◆ **Activity**: In the records below, find the line that contains "hfov_deg: 49.6" and the line that contains "exposure_s: 1/15", then retype exactly those two lines and every line between them.
[Start of section]
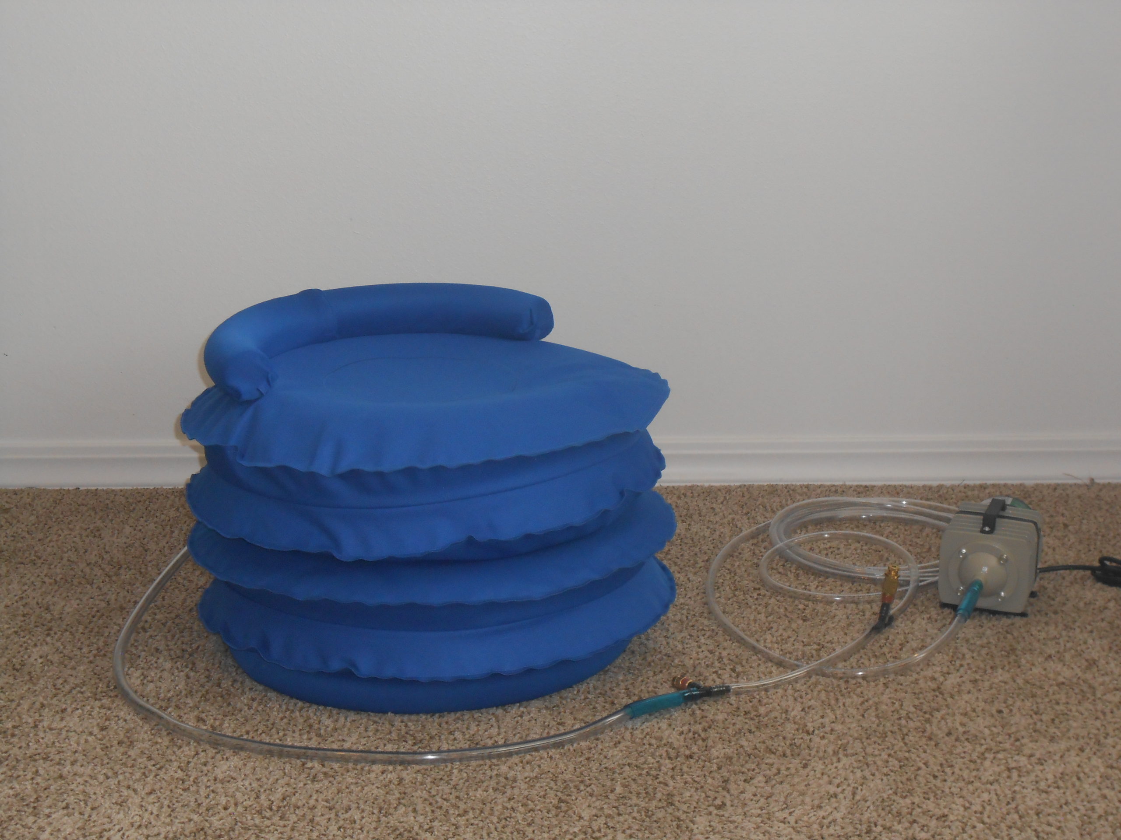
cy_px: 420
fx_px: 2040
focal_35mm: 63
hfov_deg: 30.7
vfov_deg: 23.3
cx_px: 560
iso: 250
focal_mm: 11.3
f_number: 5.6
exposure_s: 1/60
[End of section]
[Start of section]
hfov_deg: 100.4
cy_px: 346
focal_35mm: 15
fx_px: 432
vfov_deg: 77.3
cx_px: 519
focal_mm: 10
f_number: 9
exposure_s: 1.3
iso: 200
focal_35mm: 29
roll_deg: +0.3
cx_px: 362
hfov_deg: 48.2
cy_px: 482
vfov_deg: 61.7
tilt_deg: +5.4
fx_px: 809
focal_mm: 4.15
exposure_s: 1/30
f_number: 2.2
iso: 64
[End of section]
[Start of section]
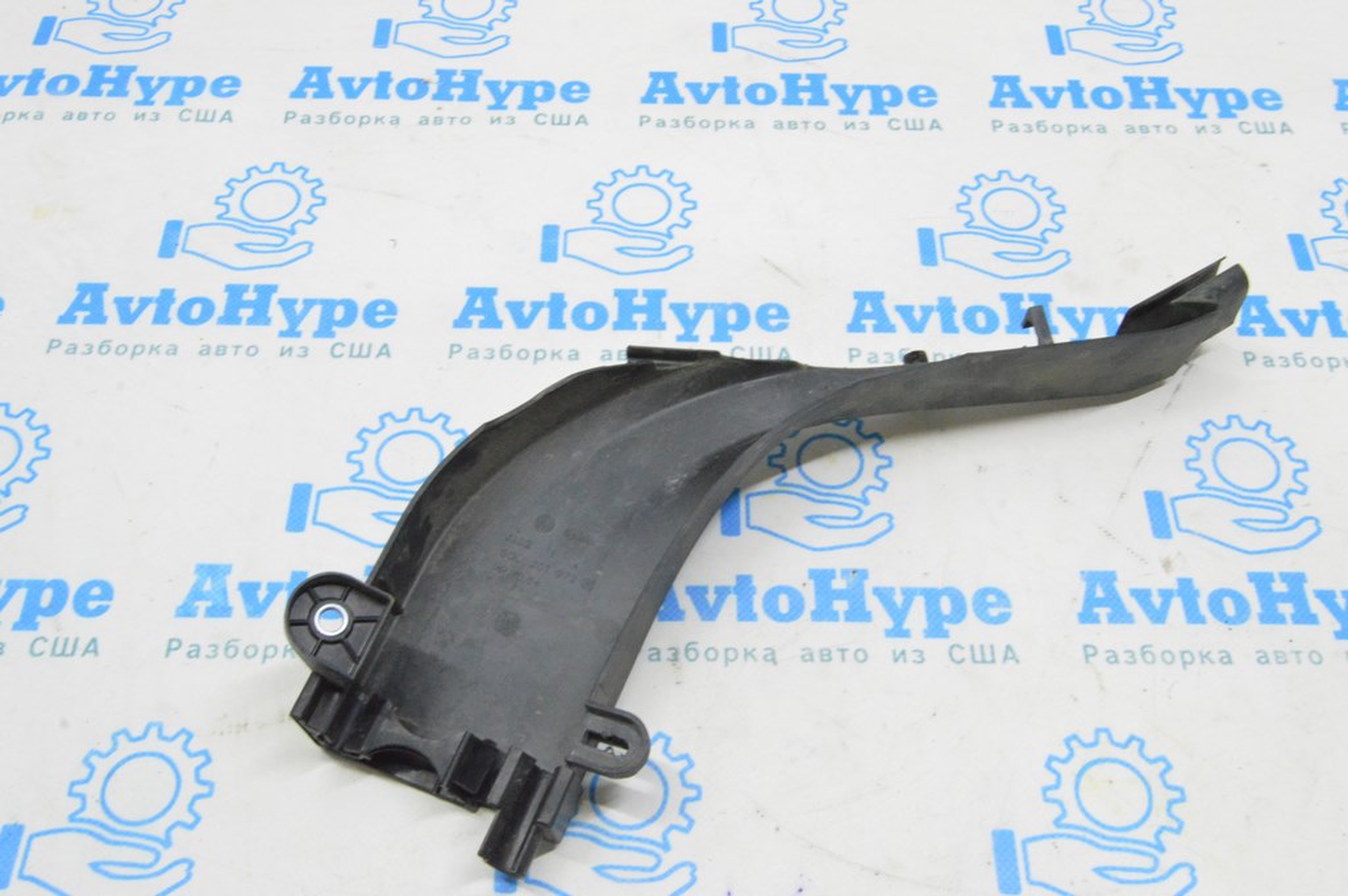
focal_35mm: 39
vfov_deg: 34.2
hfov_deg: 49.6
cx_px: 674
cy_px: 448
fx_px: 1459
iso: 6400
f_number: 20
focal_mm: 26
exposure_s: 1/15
[End of section]
◆ **Exercise output**:
hfov_deg: 49.6
cx_px: 674
cy_px: 448
fx_px: 1459
iso: 6400
f_number: 20
focal_mm: 26
exposure_s: 1/15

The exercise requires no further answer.